14 de enero de 2010

Jaula para ardillas

Leía la Traducción del Nuevo Mundo de las Santas Escrituras. Venía de Emily Dickinson: Jacob luchando contra Dios. Tarde en la que terminé por dormirme, tipo cinco, y ahora tendré insomnio: una vez más. Se escuchan frases grabadas con voz de idiota en una propaganda de un canal de videoclips. Peino mi pelada. Tengo una coquita de la que tomo cada tanto, y se da al rato un regusto amargo en el paladar, firmemente cerrada la boca. Al lado hay un tipo de anteojos; parece algo más grande que yo. Leí del Google Reader (un poco; no lo agoté), y nada tengo para escribir. Atrás creo que canta Arjona.

Me acomodo un poco la espalda. Toque de depresión: la Literatura ES sentido. Qué daría por una nada constante, por un presente continuo en el que disfrutar simplemente-ser, al modo de los gatos. Cruzo mis pies bajo la silla, con los empeines contra el suelo.

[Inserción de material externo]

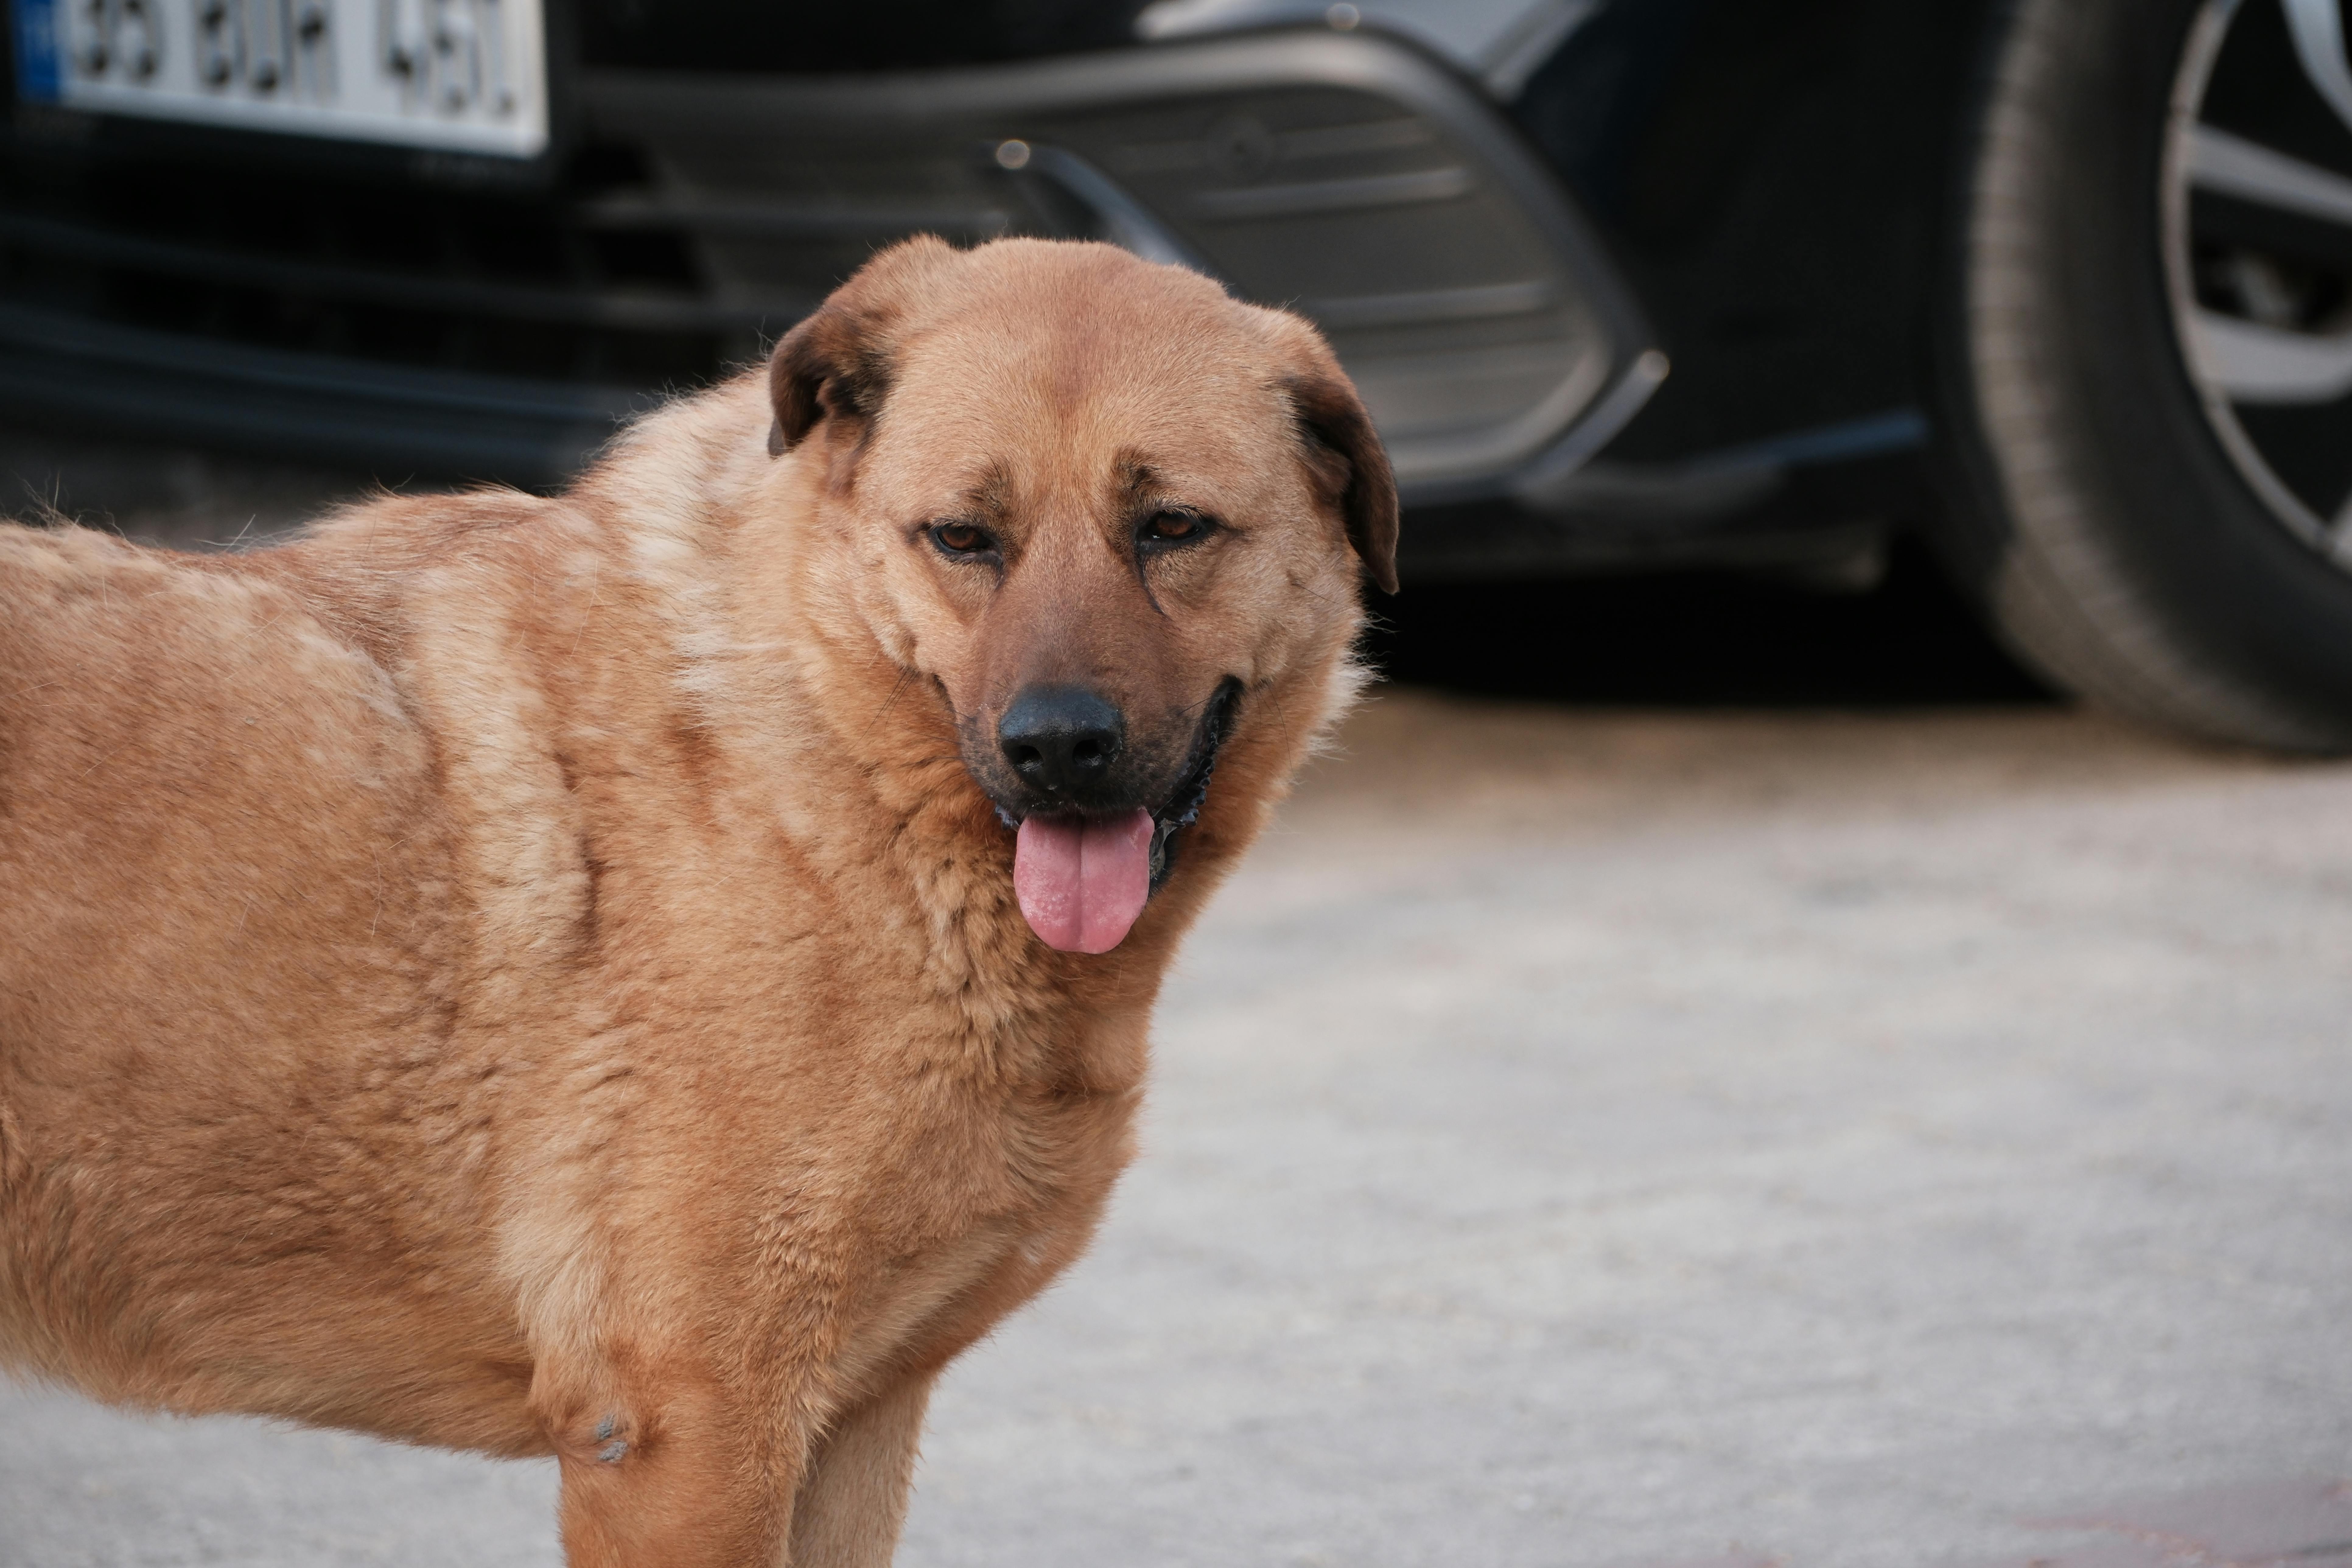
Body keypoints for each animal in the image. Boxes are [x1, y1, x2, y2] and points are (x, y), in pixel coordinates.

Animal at [0, 236, 1392, 1568]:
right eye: (962, 538)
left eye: (1172, 528)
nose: (1056, 747)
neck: (829, 767)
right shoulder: (691, 1442)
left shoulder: (847, 1427)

Vuelvo a disponerlos en una posición un poco más prolija, más laxamente rígida, más dulcemente robótica. Me peino la pelada con la izquierda.

Huelo de pronto el aire: ¿qué? Un leve olor a nafta. Recuerdo por un segundo a mi viejo, su Torino, y procuro abolir la imagen. Me rasco la palma de la mano izquierda, y oigo una moneda tintinear, atrás. El tipo escribe un poquito, mueve el mouse, vuelve a escribir un poquito.

Me acuerdo de un poema de Benedetti que decía algo así como: "así que al fin esto era la vida". Me miré al espejo, hace un buen rato: un rostro adulto, abotargado por la quietud, fofo, algo adormilado. Yo no soy eso, me digo todavía. Ojos quietos, que miran con cierta dureza, a diferencia de los labios, gruesos. Alguien entra acá, al bar, al drugstore -urgente bautizarlo-.

Me acomodo la espalda. Hay una nueva venta, atrás. Luciana tararea la canción que está sonando. Tetas.